→ **SELECTED TEXT**
Student Spotlight: Agnes Thorarinsdottir
By Sophie Tidd
Agnes Thorarinsdottir is a fourth-year chemistry graduate student in the Harris Lab, who came to Northwestern after finding academic opportunities too limited in her home country of Iceland. With six universities, each specific to an area of study, scientific research is slow and academic funding opportunities are rare, which results in limited instrumentation and few students. As an undergraduate student in Iceland, Agnes was fortunate to get an opportunity to do summer research abroad at Caltech, where she worked under Professor Theo Agapie. Her experience there inspired Agnes to pursue her doctorate in inorganic chemistry in this country. She is the recipient of the Leifur Eiriksson Foundation Scholarship, which is awarded to Icelandic citizens or permanent US residents to conduct research or study at universities in the United States and Iceland, respectively.
Some of you may wonder about the origins of Agnes’ last name. Icelandic names differ from most of today’s Western family name systems by being patronymic or, occasionally, matronymic: they indicate the father (or mother) of the child and not the historic family lineage. Therefore, Agnes’ last name, Thorarinsdottir, means “daughter of Thorarinn.”

→ **CHALLENGES**
a) In the student spotlight above, what scholarship did Agnes Thorarinsdottir receive?
b) Shorten the paragraph in the student spotlight that begins "Some of you may wonder" into a brief list that keeps its main facts.
c) Take the student spotlight on Agnes Thorarinsdottir further, writing on from its last sentence.

→ **RECORD SET**
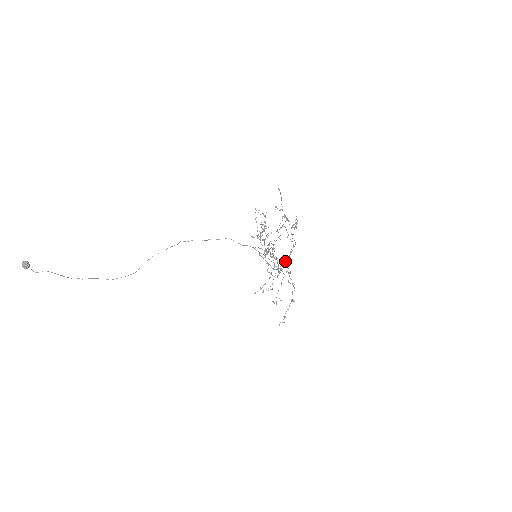
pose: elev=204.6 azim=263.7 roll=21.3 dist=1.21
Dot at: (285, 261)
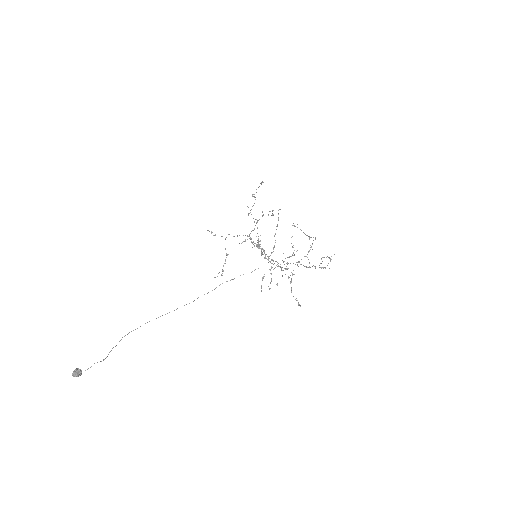
Dot at: (247, 236)
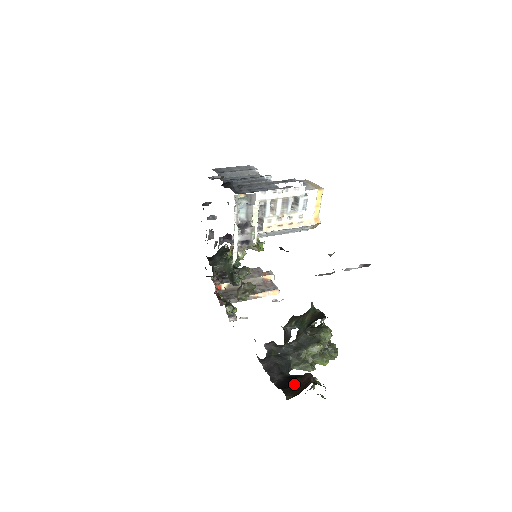
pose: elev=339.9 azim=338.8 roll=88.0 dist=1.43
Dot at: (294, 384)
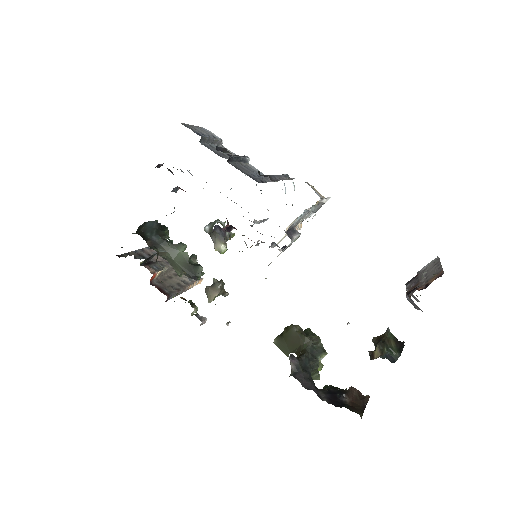
Dot at: (346, 400)
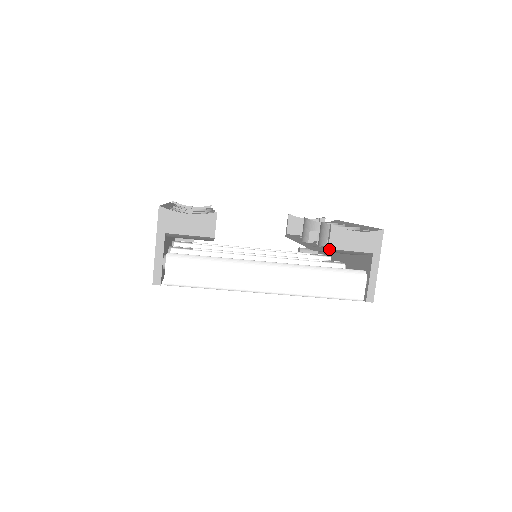
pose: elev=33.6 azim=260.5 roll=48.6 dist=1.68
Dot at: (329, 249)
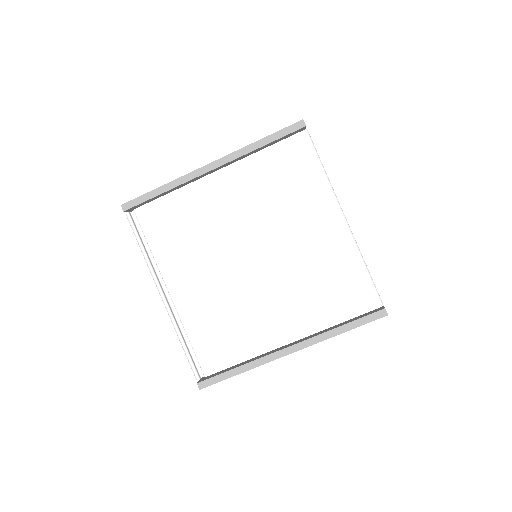
Dot at: occluded
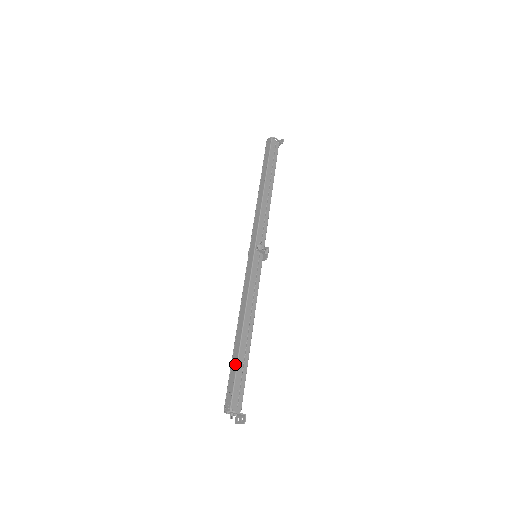
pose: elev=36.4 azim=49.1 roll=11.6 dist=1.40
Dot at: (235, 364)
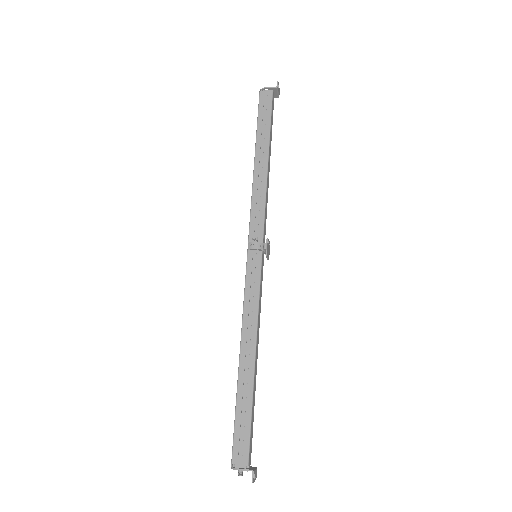
Dot at: (236, 405)
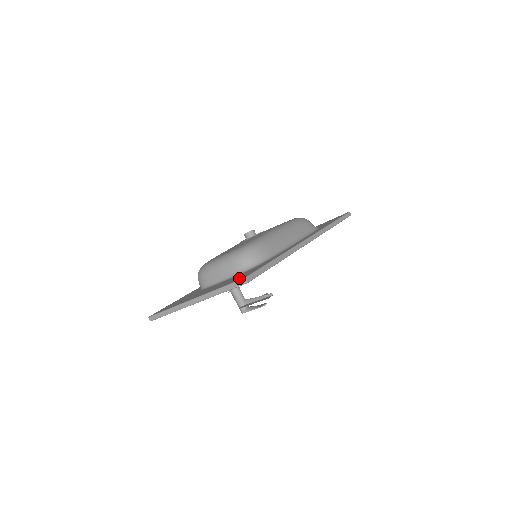
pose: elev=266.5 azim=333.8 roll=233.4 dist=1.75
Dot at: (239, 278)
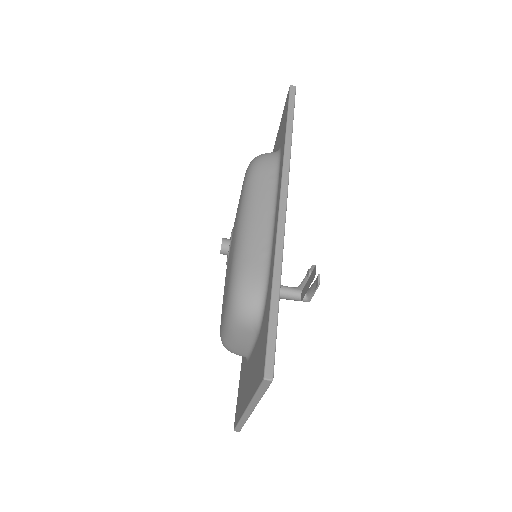
Dot at: (260, 369)
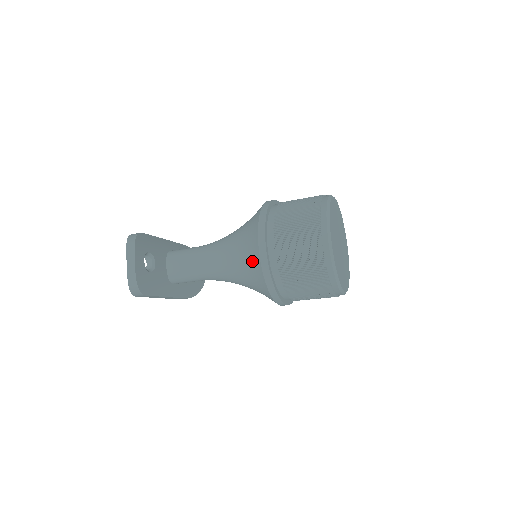
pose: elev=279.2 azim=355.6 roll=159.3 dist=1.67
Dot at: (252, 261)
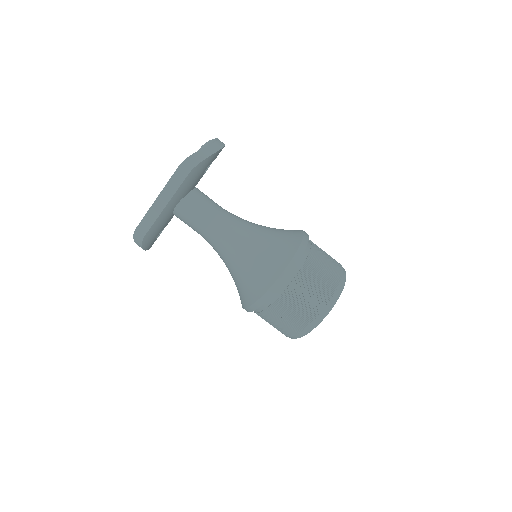
Dot at: (288, 240)
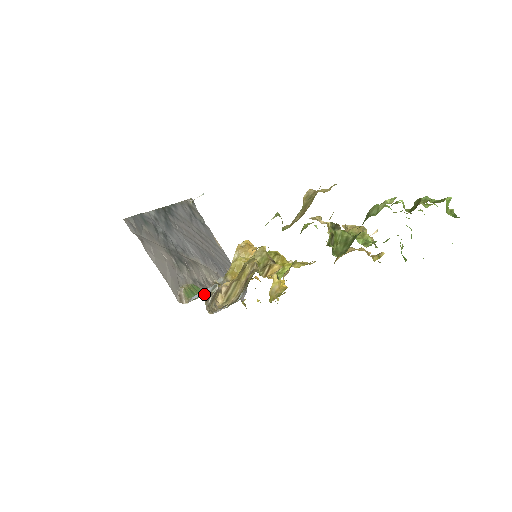
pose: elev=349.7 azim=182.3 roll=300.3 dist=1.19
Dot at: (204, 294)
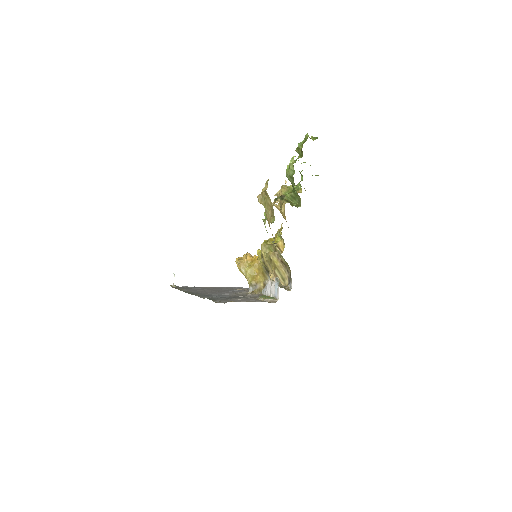
Dot at: occluded
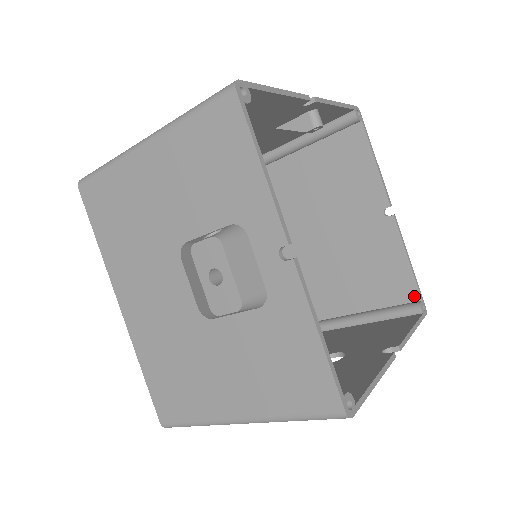
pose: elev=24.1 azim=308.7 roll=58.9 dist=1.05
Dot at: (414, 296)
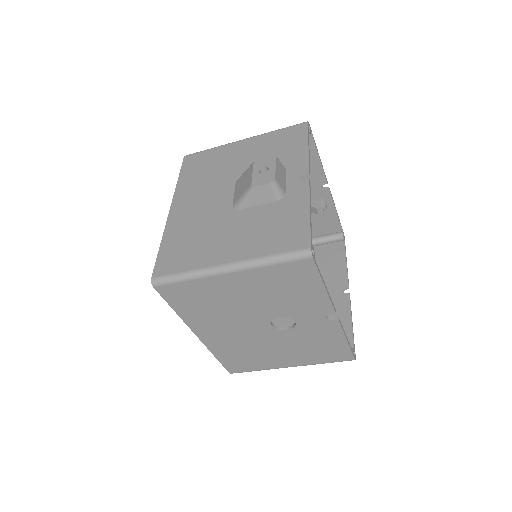
Dot at: occluded
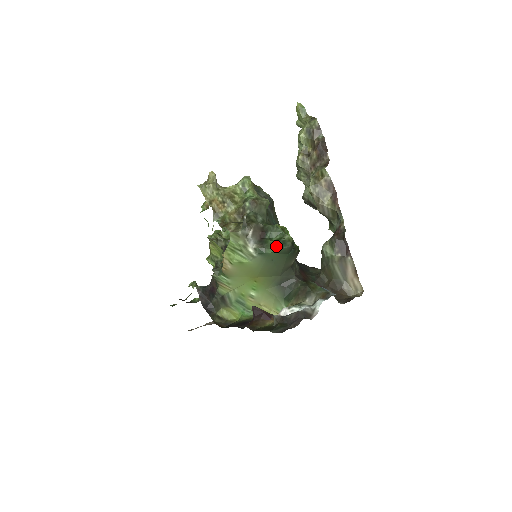
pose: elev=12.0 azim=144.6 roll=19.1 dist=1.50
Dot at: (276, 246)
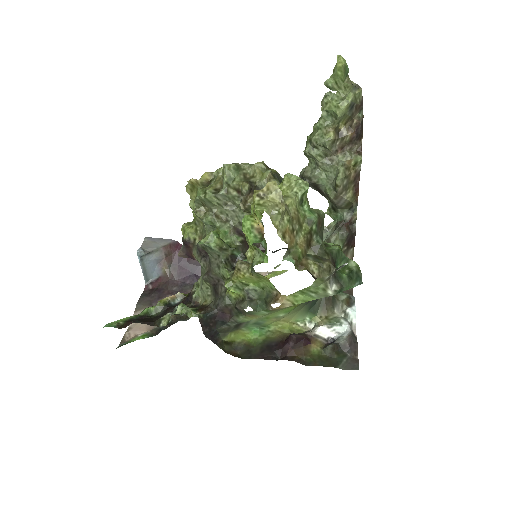
Dot at: (353, 282)
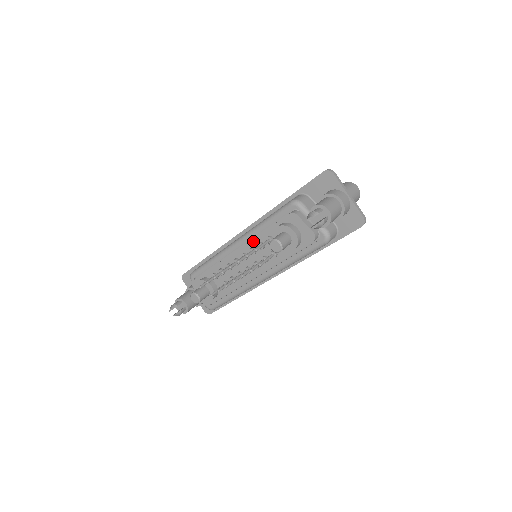
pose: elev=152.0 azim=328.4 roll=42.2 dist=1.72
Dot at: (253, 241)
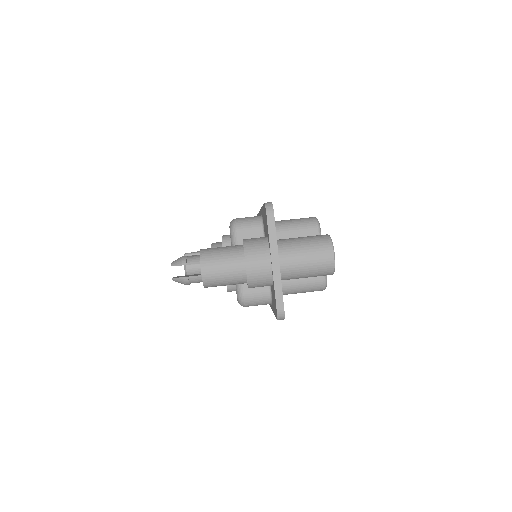
Dot at: occluded
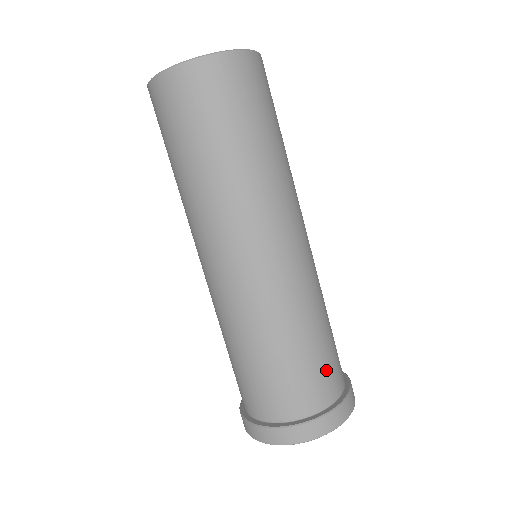
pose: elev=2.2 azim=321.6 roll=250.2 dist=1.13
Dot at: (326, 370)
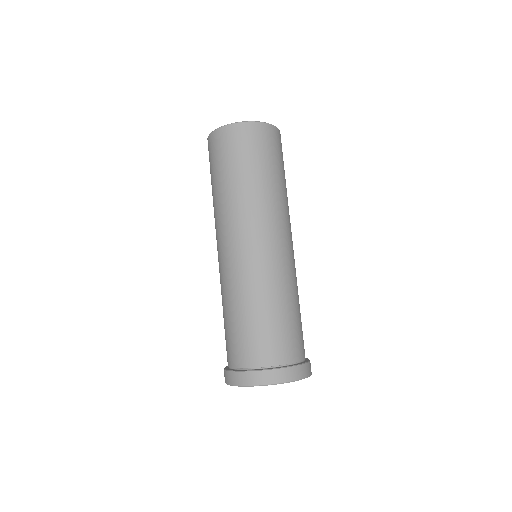
Dot at: occluded
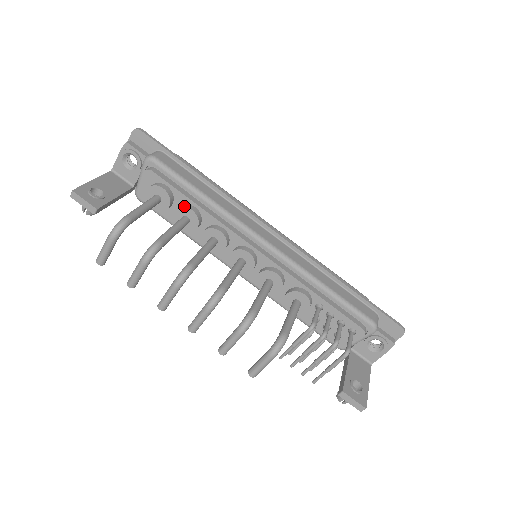
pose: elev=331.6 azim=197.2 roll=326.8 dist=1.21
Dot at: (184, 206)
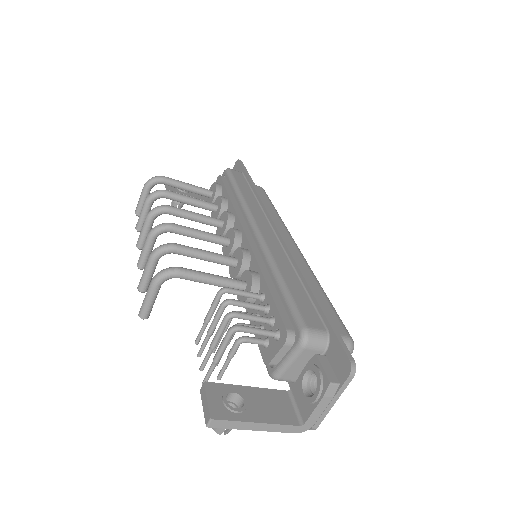
Dot at: (220, 196)
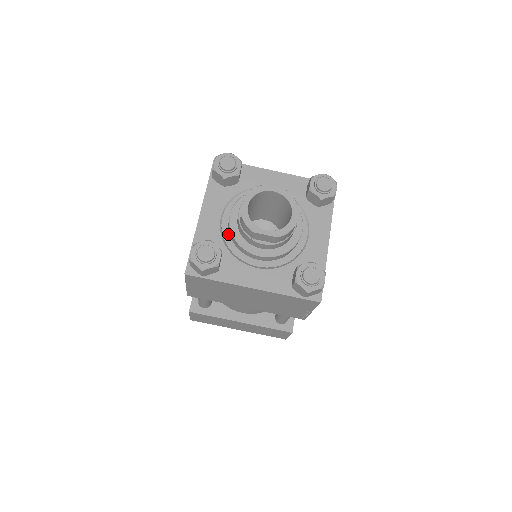
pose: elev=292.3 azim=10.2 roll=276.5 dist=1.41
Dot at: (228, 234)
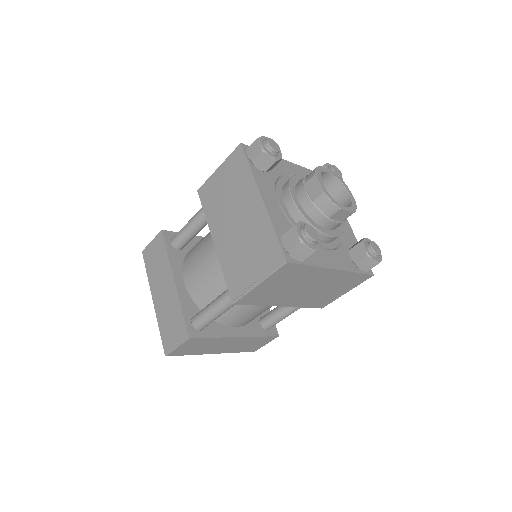
Dot at: (292, 219)
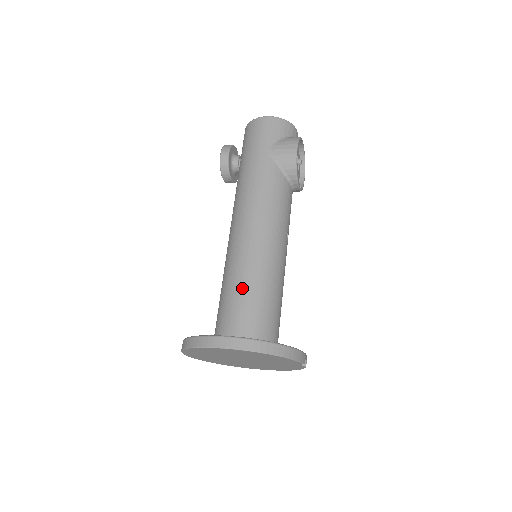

→ **OUTPUTS FOR THE TASKS**
a) She received the Leifur Eiriksson Foundation Scholarship.

b)
- Icelandic names are patronymic or, occasionally, matronymic, unlike most of today's Western family name systems.
- They show the child's father (or mother), not the family's historic line.
- So "Thorarinsdottir" means "daughter of Thorarinn."

c)
When she was an undergraduate student at the University of Iceland, Agnes carried out science demonstrations for local school children and organized chemical shows that were open to the general public. She also ran workshops and designed problem sets and practice exams for young college students to prepare them for the International Chemistry Olympiad. At Northwestern, Agnes continues to mentor students in the STEM program, is the president of PLU, and is the vice president of Research Safety Student Initiate (RSSI). She likes the social aspect of PLU in that it builds a sense of community, as well as the service aspect of providing outreach opportunities, travel grants, and teaching awards to students. Her goal is to have the organization provide more professional development opportunities and workshops to prepare students for a wide range of career paths in chemistry.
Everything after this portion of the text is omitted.